| Input material |
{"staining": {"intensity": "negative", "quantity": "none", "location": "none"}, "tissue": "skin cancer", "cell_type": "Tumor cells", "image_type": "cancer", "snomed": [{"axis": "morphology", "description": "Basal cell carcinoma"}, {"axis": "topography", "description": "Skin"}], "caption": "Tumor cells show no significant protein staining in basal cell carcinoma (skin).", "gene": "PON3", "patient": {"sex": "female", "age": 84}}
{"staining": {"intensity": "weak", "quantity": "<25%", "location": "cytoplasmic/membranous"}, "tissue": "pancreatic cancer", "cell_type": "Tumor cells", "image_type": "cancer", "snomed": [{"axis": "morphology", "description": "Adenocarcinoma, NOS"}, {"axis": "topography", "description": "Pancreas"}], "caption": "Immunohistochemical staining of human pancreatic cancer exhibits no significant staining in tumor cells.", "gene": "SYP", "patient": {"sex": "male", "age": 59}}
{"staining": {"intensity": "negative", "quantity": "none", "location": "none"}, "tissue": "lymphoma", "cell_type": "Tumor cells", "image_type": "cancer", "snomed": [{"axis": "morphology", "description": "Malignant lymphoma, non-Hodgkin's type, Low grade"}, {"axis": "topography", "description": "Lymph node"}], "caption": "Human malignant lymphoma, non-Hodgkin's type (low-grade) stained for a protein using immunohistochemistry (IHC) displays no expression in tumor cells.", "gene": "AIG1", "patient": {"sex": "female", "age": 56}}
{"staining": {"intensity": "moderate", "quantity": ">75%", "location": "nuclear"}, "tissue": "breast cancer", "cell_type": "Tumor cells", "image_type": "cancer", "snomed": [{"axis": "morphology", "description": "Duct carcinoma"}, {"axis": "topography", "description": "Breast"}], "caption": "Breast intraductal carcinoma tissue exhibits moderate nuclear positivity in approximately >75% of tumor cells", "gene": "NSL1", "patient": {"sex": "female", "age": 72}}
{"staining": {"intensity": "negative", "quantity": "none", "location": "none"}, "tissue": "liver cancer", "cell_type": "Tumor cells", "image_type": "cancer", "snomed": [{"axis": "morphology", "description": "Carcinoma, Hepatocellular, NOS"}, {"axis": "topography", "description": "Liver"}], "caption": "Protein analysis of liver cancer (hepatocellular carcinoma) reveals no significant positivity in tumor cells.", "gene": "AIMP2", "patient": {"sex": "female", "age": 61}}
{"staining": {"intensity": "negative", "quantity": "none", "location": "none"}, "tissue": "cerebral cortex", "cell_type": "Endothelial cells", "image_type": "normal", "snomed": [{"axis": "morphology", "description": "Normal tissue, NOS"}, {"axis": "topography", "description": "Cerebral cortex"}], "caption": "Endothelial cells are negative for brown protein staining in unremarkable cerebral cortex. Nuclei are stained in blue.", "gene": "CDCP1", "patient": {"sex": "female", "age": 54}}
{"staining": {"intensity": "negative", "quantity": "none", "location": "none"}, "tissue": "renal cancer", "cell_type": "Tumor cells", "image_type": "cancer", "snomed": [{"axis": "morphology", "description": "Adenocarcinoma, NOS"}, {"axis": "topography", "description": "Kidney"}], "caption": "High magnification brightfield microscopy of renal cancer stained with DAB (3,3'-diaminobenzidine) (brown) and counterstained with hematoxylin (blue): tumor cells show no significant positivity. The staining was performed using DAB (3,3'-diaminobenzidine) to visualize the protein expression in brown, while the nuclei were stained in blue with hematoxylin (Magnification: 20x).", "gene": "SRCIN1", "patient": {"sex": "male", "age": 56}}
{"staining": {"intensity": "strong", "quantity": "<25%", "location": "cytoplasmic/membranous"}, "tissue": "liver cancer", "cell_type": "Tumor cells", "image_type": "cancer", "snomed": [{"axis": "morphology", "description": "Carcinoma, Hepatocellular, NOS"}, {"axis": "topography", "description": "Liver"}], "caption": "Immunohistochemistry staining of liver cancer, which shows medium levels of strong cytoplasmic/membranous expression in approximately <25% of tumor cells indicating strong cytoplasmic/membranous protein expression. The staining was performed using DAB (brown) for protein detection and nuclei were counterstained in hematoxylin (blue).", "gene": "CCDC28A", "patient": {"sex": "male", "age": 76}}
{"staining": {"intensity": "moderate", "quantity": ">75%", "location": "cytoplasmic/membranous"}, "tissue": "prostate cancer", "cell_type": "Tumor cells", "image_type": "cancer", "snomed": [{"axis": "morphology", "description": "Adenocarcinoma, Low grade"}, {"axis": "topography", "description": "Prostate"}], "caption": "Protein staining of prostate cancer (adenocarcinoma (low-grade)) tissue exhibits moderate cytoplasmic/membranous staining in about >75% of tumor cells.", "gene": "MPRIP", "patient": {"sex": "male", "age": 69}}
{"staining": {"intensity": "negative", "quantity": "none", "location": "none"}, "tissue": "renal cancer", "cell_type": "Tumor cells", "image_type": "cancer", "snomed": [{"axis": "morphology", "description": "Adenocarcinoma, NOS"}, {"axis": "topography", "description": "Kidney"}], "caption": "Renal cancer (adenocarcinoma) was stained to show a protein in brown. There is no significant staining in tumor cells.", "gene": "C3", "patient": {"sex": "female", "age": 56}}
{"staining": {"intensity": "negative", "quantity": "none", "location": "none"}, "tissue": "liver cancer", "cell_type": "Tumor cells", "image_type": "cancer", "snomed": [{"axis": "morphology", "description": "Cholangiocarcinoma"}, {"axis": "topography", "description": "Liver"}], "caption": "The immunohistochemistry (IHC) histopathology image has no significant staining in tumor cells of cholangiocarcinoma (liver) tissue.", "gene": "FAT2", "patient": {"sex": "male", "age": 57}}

| Task description |
Your answer must be the complete listing, retyped exactly.

| Answer to this problem |
{"staining": {"intensity": "negative", "quantity": "none", "location": "none"}, "tissue": "skin cancer", "cell_type": "Tumor cells", "image_type": "cancer", "snomed": [{"axis": "morphology", "description": "Basal cell carcinoma"}, {"axis": "topography", "description": "Skin"}], "caption": "Tumor cells show no significant protein staining in basal cell carcinoma (skin).", "gene": "PON3", "patient": {"sex": "female", "age": 84}}
{"staining": {"intensity": "weak", "quantity": "<25%", "location": "cytoplasmic/membranous"}, "tissue": "pancreatic cancer", "cell_type": "Tumor cells", "image_type": "cancer", "snomed": [{"axis": "morphology", "description": "Adenocarcinoma, NOS"}, {"axis": "topography", "description": "Pancreas"}], "caption": "Immunohistochemical staining of human pancreatic cancer exhibits no significant staining in tumor cells.", "gene": "SYP", "patient": {"sex": "male", "age": 59}}
{"staining": {"intensity": "negative", "quantity": "none", "location": "none"}, "tissue": "lymphoma", "cell_type": "Tumor cells", "image_type": "cancer", "snomed": [{"axis": "morphology", "description": "Malignant lymphoma, non-Hodgkin's type, Low grade"}, {"axis": "topography", "description": "Lymph node"}], "caption": "Human malignant lymphoma, non-Hodgkin's type (low-grade) stained for a protein using immunohistochemistry (IHC) displays no expression in tumor cells.", "gene": "AIG1", "patient": {"sex": "female", "age": 56}}
{"staining": {"intensity": "moderate", "quantity": ">75%", "location": "nuclear"}, "tissue": "breast cancer", "cell_type": "Tumor cells", "image_type": "cancer", "snomed": [{"axis": "morphology", "description": "Duct carcinoma"}, {"axis": "topography", "description": "Breast"}], "caption": "Breast intraductal carcinoma tissue exhibits moderate nuclear positivity in approximately >75% of tumor cells", "gene": "NSL1", "patient": {"sex": "female", "age": 72}}
{"staining": {"intensity": "negative", "quantity": "none", "location": "none"}, "tissue": "liver cancer", "cell_type": "Tumor cells", "image_type": "cancer", "snomed": [{"axis": "morphology", "description": "Carcinoma, Hepatocellular, NOS"}, {"axis": "topography", "description": "Liver"}], "caption": "Protein analysis of liver cancer (hepatocellular carcinoma) reveals no significant positivity in tumor cells.", "gene": "AIMP2", "patient": {"sex": "female", "age": 61}}
{"staining": {"intensity": "negative", "quantity": "none", "location": "none"}, "tissue": "cerebral cortex", "cell_type": "Endothelial cells", "image_type": "normal", "snomed": [{"axis": "morphology", "description": "Normal tissue, NOS"}, {"axis": "topography", "description": "Cerebral cortex"}], "caption": "Endothelial cells are negative for brown protein staining in unremarkable cerebral cortex. Nuclei are stained in blue.", "gene": "CDCP1", "patient": {"sex": "female", "age": 54}}
{"staining": {"intensity": "negative", "quantity": "none", "location": "none"}, "tissue": "renal cancer", "cell_type": "Tumor cells", "image_type": "cancer", "snomed": [{"axis": "morphology", "description": "Adenocarcinoma, NOS"}, {"axis": "topography", "description": "Kidney"}], "caption": "High magnification brightfield microscopy of renal cancer stained with DAB (3,3'-diaminobenzidine) (brown) and counterstained with hematoxylin (blue): tumor cells show no significant positivity. The staining was performed using DAB (3,3'-diaminobenzidine) to visualize the protein expression in brown, while the nuclei were stained in blue with hematoxylin (Magnification: 20x).", "gene": "SRCIN1", "patient": {"sex": "male", "age": 56}}
{"staining": {"intensity": "strong", "quantity": "<25%", "location": "cytoplasmic/membranous"}, "tissue": "liver cancer", "cell_type": "Tumor cells", "image_type": "cancer", "snomed": [{"axis": "morphology", "description": "Carcinoma, Hepatocellular, NOS"}, {"axis": "topography", "description": "Liver"}], "caption": "Immunohistochemistry staining of liver cancer, which shows medium levels of strong cytoplasmic/membranous expression in approximately <25% of tumor cells indicating strong cytoplasmic/membranous protein expression. The staining was performed using DAB (brown) for protein detection and nuclei were counterstained in hematoxylin (blue).", "gene": "CCDC28A", "patient": {"sex": "male", "age": 76}}
{"staining": {"intensity": "moderate", "quantity": ">75%", "location": "cytoplasmic/membranous"}, "tissue": "prostate cancer", "cell_type": "Tumor cells", "image_type": "cancer", "snomed": [{"axis": "morphology", "description": "Adenocarcinoma, Low grade"}, {"axis": "topography", "description": "Prostate"}], "caption": "Protein staining of prostate cancer (adenocarcinoma (low-grade)) tissue exhibits moderate cytoplasmic/membranous staining in about >75% of tumor cells.", "gene": "MPRIP", "patient": {"sex": "male", "age": 69}}
{"staining": {"intensity": "negative", "quantity": "none", "location": "none"}, "tissue": "renal cancer", "cell_type": "Tumor cells", "image_type": "cancer", "snomed": [{"axis": "morphology", "description": "Adenocarcinoma, NOS"}, {"axis": "topography", "description": "Kidney"}], "caption": "Renal cancer (adenocarcinoma) was stained to show a protein in brown. There is no significant staining in tumor cells.", "gene": "C3", "patient": {"sex": "female", "age": 56}}
{"staining": {"intensity": "negative", "quantity": "none", "location": "none"}, "tissue": "liver cancer", "cell_type": "Tumor cells", "image_type": "cancer", "snomed": [{"axis": "morphology", "description": "Cholangiocarcinoma"}, {"axis": "topography", "description": "Liver"}], "caption": "The immunohistochemistry (IHC) histopathology image has no significant staining in tumor cells of cholangiocarcinoma (liver) tissue.", "gene": "FAT2", "patient": {"sex": "male", "age": 57}}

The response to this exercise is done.